City Branding à la WIC de la Baule 2009

Publié le par Vincent Gollain



La 7ème édition de la World Investment Conference de La Baule s'est tenue du 3 au 5 juin 2009 à la Baule. Ce rendez-vous incontournable a rassemblé un millier de personnes. La matinée du 4 juin a été l'occasion de présenter l'analyse d'Ernst & Young sur le marché des investissements internationaux.

Le 5 juin au matin s'est tenu le petit déjeuner consacré au "Branding des villes" présidée par Nathalie Rastoing, Directrice générale d'Ogilvy France et modéré par Rosalind Joseph, consultante en marketing territorial à New-York. Plusieurs interenants nous ont fait part de leurs réflexions et expériences : Dominic Buttimore (CEO de Th1ng), Andrew Levine (CEO de DCI), Jean-Louis Missika (Maire adjoint, Ville de Paris) et Hartmut Schwesinger (President et CEO de Frankfurt Rhein Main GmbH).
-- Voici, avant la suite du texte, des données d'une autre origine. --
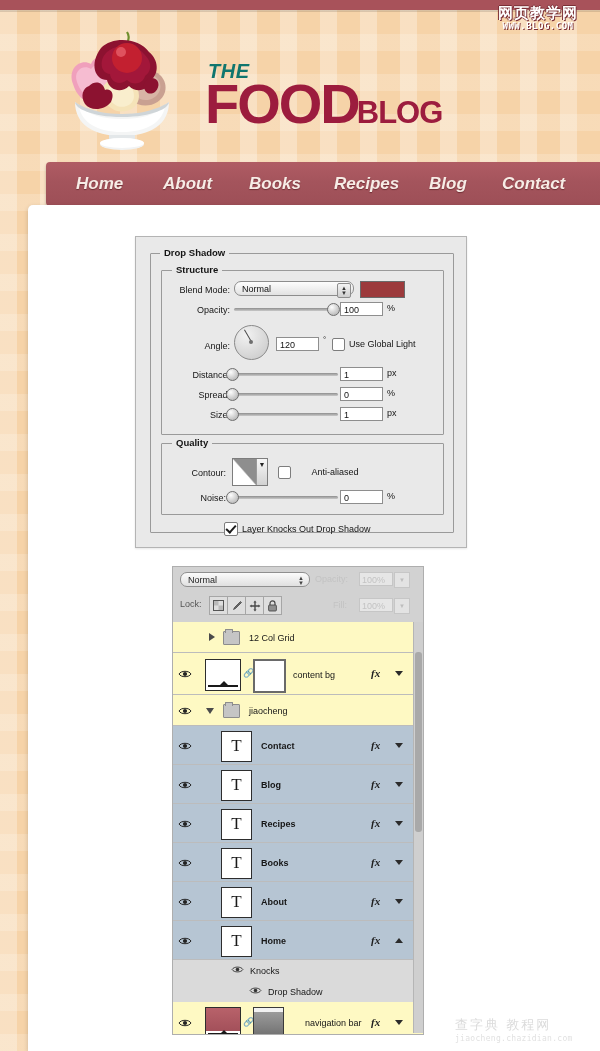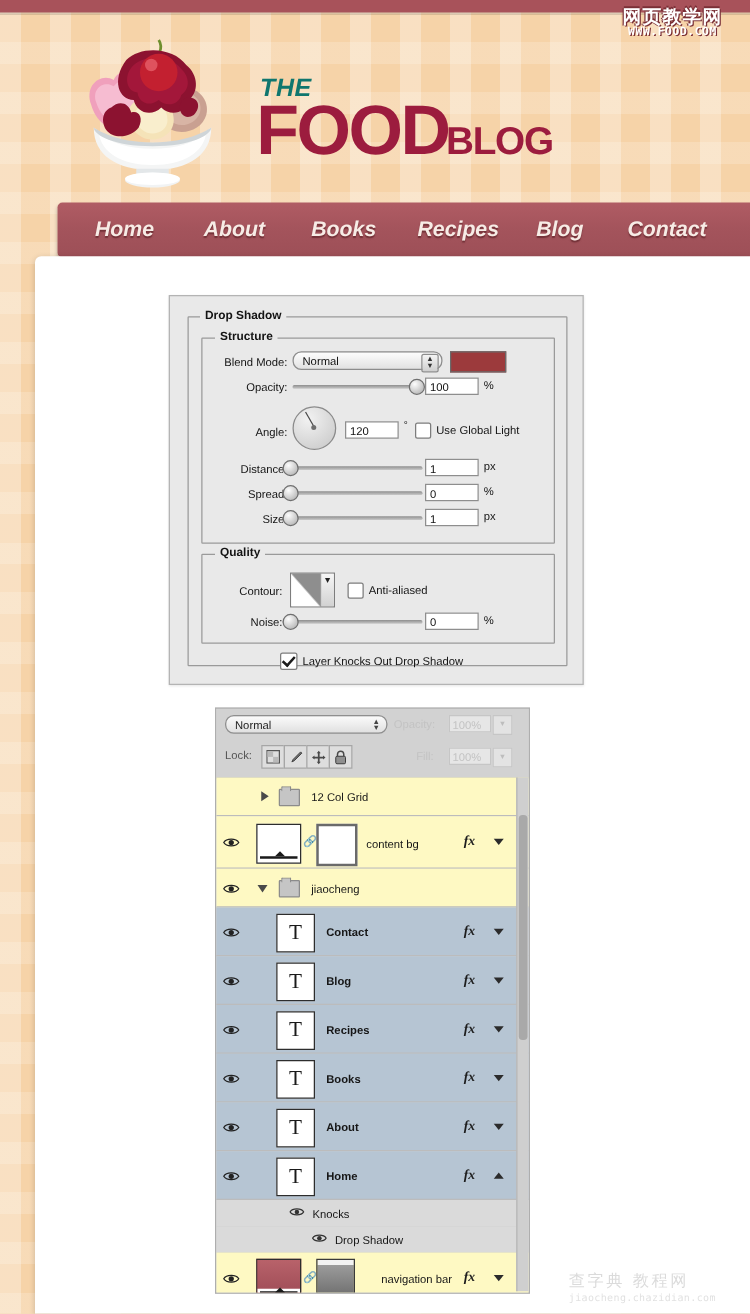--- a/index.html
+++ b/index.html
@@ -241,7 +241,7 @@
 
 <div id="wm-top">
   <div class="cn">网页教学网</div>
-  <div class="url">WWW.FOOD.COM</div>
+  <div class="url">WWW.BLOG.COM</div>
 </div>
 
 <div id="logo-wrap">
Cet atelier a certainement été l'un des points forts de la journée. Voici quelques idées relevées lors des interventions et du débat :
- Le marketing territorial est un nouveau domaine pas encore totalement formalisé ;
- Faire du marketing territorial suppose de passer beaucoup de temps en phase de réflexion avant de passer à la définition et mise en oeuvre des outils. La réflexion stratégique doit précéder la tactique ;
- Créer un logo n'est pas faire du marketing territorial ou du "branding";
- "La réputation, c'est la répétition". Or, trop souvent, les budgets consacrés aux campagnes de marketing et au "City Branding" sont annualisés ce qui ne permet pas de construire un positionnement dans la durée;
- Il faut clairement identifier les besoins des clients (entreprises mobiles, habitants, investisseurs, touristes, etc.);
- une marque territoriale est une personnalité artificielle qui ne peut pas refléter la complexité d'un territoire. cette "personnalité artificielle" va donc essentiellement refléter un positionnement et une ambition, une vision. Elle est rarement une description;
- les indicateur de mesure des action de "branding" sont essentiels. Ils doivent être définis dès l'amont du processus;
- une bonne image touristique est souvent une excellente base pour définir sa stratégie de marque;
- construire une bonne différenciation est  essentielle au sein de l'univers concurrentielle. Des produits locaux peuvent être utilisés comme base de différenciation. L'exemple de la saucisse de Francfort a été indiqué par Hartmut Schwesinger.
- le clip réalisé par la société Th1ng pour Dubaï répondait un besoin essentiel. Les nombreux projets de la ville de Dubaï font le succès de cette destination. Toutefois, les touristes et visiteurs d'affaires sont parfois déçus par la réalité d'une ville en travaux dans laquelle ces projets ne sont pas tous terminés. D'où l'idée d'un clip utilisant de nombreux extraits de films représentant la ville de Dubaï demain avec la mention "Coming Soon". Cette société a également réalisé un très beau film sur les JO pour Londres 2012 (cf. ci-après).



- la Ville de Paris s'est engagée dans une stratégie de promotion fondée sur le mariage réussi entre "Glamour et Innovation". Le côté Glamour de Paris s'appuie sur l'image internationale de Paris en ce domaine, tandis que le volet innovation est réaffirmé et amplifié en s'appuyant tant sur des faits historiques (construction du métro ayant nécessité de geler la Seine; les illustres chercheurs) que des preuves actuelles (Futur en Seine, Velib, Autolib, Paris Lab, etc.) ;
- Les 5 règles du "branding territorial" : 1. être différent, 2. un logo n'est pas une stratégie, 3. une marque est généralement fondée sur les opinions extérieures plus que sur vos messages 4. les actions marketing doivent être équilibrées entre les cibles extérieures et la communication locale, 5. une marque territoriale unique est généralement peu atteignable. Plusieurs marques vont coexister, chacune dans son univers.